The Smartcanula (Smartcanula LLC, Lausanne, Switzerland) is a wall-less cannula consisting of a mesh that acts like a stent and behaves like an intravascular spacer. Collapsed insertion (18F) and expansion in situ (36F) allow to overcome the diameter limitations by the access vein, and together with a reduced wall thickness of the mesh (0.2 mm) favors an internal/external diameter ratio and provides significant superior drainage. Furthermore, the open-wall design allows venous drainage in all venous openings throughout the intravascular route, except for the 8 cm proximal covered part that remains at the femoral level (Figure 1A).11 At the same time, this device also behaves as an stent and prevents the vein from collapsing and allows all collateral flow to drain, further improving drainage.12 These advantages lead to superior performance of these cannulas compared to traditional ones,4 which is why we have widely used self-expanding cannulas in open heart surgery as single venous cannulation, particularly in redo cases.7
In addition to venous drainage limitation, recirculation is the other pitfall related to venous cannulation, and exclusively affects to VV ECMO. This phenomenon occurs when re-infused oxygenated blood is withdrawn through the drainage cannula without passing through the systemic circulation, thereby decreasing the efficiency with which ECMO provides oxygenation. Several factors favor recirculation: proximity of infusion and drainage cannulas, femoral-jugular configuration or high pump speed. The larger the drainage cannulas, the lower the pump speed required for a comparable blood flow,13 potentially mitigating blood trauma and hemolysis.14 Furthermore, the functional tip of the self-expanding cannulas is at the end of the covered part of the intravascular segment (at 8 cm). Pump flow allows open-mesh venous drainage from the stented part to flow down to this point. Since this drainage point is very far from the return cannula, recirculation is very unlikely with the only possible position of the cannula (Figure 1B). As a consequence, mobilization of the cannula, although not possible, it is not necessary. The uncovered part, as mentioned above, acts as a stent, preventing collapse of the venous system.
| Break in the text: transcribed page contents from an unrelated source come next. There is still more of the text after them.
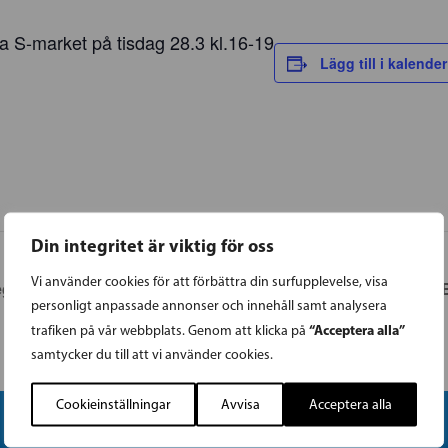
la S-market på tisdag 28.3 kl.16-19
Lägg till i kalender
Din integritet är viktig för oss
Vi använder cookies för att förbättra din surfupplevelse, visa
geringen Sipilä och svenskan vid Bock´s
BORGÅ | SFP i 
personligt anpassade annonser och innehåll samt analysera
årsmöte
“Acceptera alla”
trafiken på vår webbplats. Genom att klicka på
samtycker du till att vi använder cookies.
Cookieinställningar
Avvisa
Acceptera alla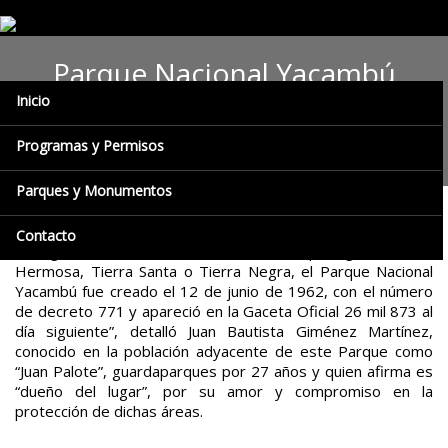
Parque Nacional Yacambú
Inicio
arriba a 56 años de historia y
compromiso con el ambiente
Programas y Permisos
Parques y Monumentos
“Yacambú significa Boca Grande, es una palabra de nuestros
Contacto
aborígenes los Jiraharas, también se dice que significa Dama
Hermosa, Tierra Santa o Tierra Negra, el Parque Nacional
Yacambú fue creado el 12 de junio de 1962, con el número
de decreto 771 y apareció en la Gaceta Oficial 26 mil 873 al
día siguiente”, detalló Juan Bautista Giménez Martínez,
conocido en la población adyacente de este Parque como
“Juan Palote”, guardaparques por 27 años y quien afirma es
“dueño del lugar”, por su amor y compromiso en la
protección de dichas áreas.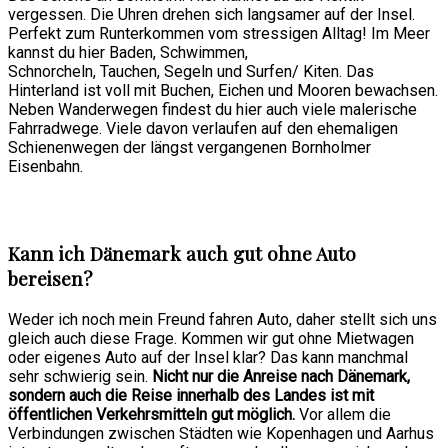
vergessen. Die Uhren drehen sich langsamer auf der Insel.
Perfekt zum Runterkommen vom stressigen Alltag! Im Meer
kannst du hier Baden, Schwimmen,
Schnorcheln, Tauchen, Segeln und Surfen/ Kiten. Das
Hinterland ist voll mit Buchen, Eichen und Mooren bewachsen.
Neben Wanderwegen findest du hier auch viele malerische
Fahrradwege. Viele davon verlaufen auf den ehemaligen
Schienenwegen der längst vergangenen Bornholmer
Eisenbahn.
Kann ich Dänemark auch gut ohne Auto
bereisen?
Weder ich noch mein Freund fahren Auto, daher stellt sich uns
gleich auch diese Frage. Kommen wir gut ohne Mietwagen
oder eigenes Auto auf der Insel klar? Das kann manchmal
sehr schwierig sein.
Nicht nur die Anreise nach Dänemark,
sondern auch die Reise innerhalb des Landes ist mit
öffentlichen Verkehrsmitteln gut möglich.
Vor allem die
Verbindungen zwischen Städten wie Kopenhagen und Aarhus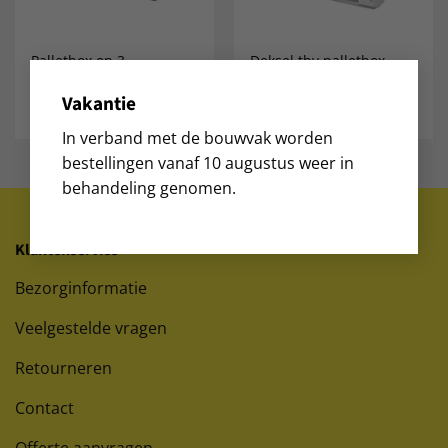
Palletbox op 3
Deksel tbv palletbox
sleeplatten120 x 100 x
120×100 – nieuw
76 nieuw
Vakantie
€
170,00
€
50,00
excl. BTW
excl. BTW
In verband met de bouwvak worden
bestellingen vanaf 10 augustus weer in
behandeling genomen.
Klantenservice
Bezorginformatie
Veelgestelde vragen
Retourneren
Contact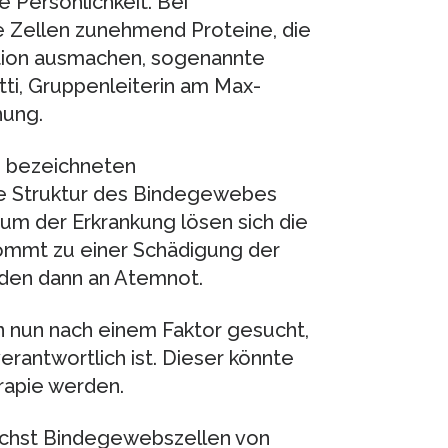
 Persönlichkeit. Bei
e Zellen zunehmend Proteine, die
ktion ausmachen, sogenannte
etti, Gruppenleiterin am Max-
hung.
n bezeichneten
te Struktur des Bindegewebes
ium der Erkrankung lösen sich die
mmt zu einer Schädigung der
iden dann an Atemnot.
 nun nach einem Faktor gesucht,
erantwortlich ist. Dieser könnte
rapie werden.
ächst Bindegewebszellen von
The growth of endothelium on the mesh could be a concern for long-term therapies. Electron microscopy performed on venous stents shows a limited neointima covering the surface of the stent wires, which increases with time, especially from the fourth week after implantation, but intimal hyperplasia between the wires was not described, and blood backflow is not blocked.15 We did not notice any underperformance of the cannula over time during the therapy in our series related to this issue.
The removal of the cannula is easy and safe, as shown in the steps represented in Figure 4; and some small clots were attached to the mesh, as shown in Figure 3.
Femoral venous cannulation with self-expanding venous cannula is safe, easy, and hemostatic. Seldinger’s peripheral percutaneous cannulation is also feasible. No repositioning was necessary since no recirculation was detected, and target flows were achieved using this approach. Sustained negative pressure or intimal hyperplasia does not appear to affect the performance of the cannula during the therapy.
The cannula under discussion is ISO 9001 certified, and all available types of smartcanula are CE 0344 labeled, but have not yet been approved by FDA for ECMO use.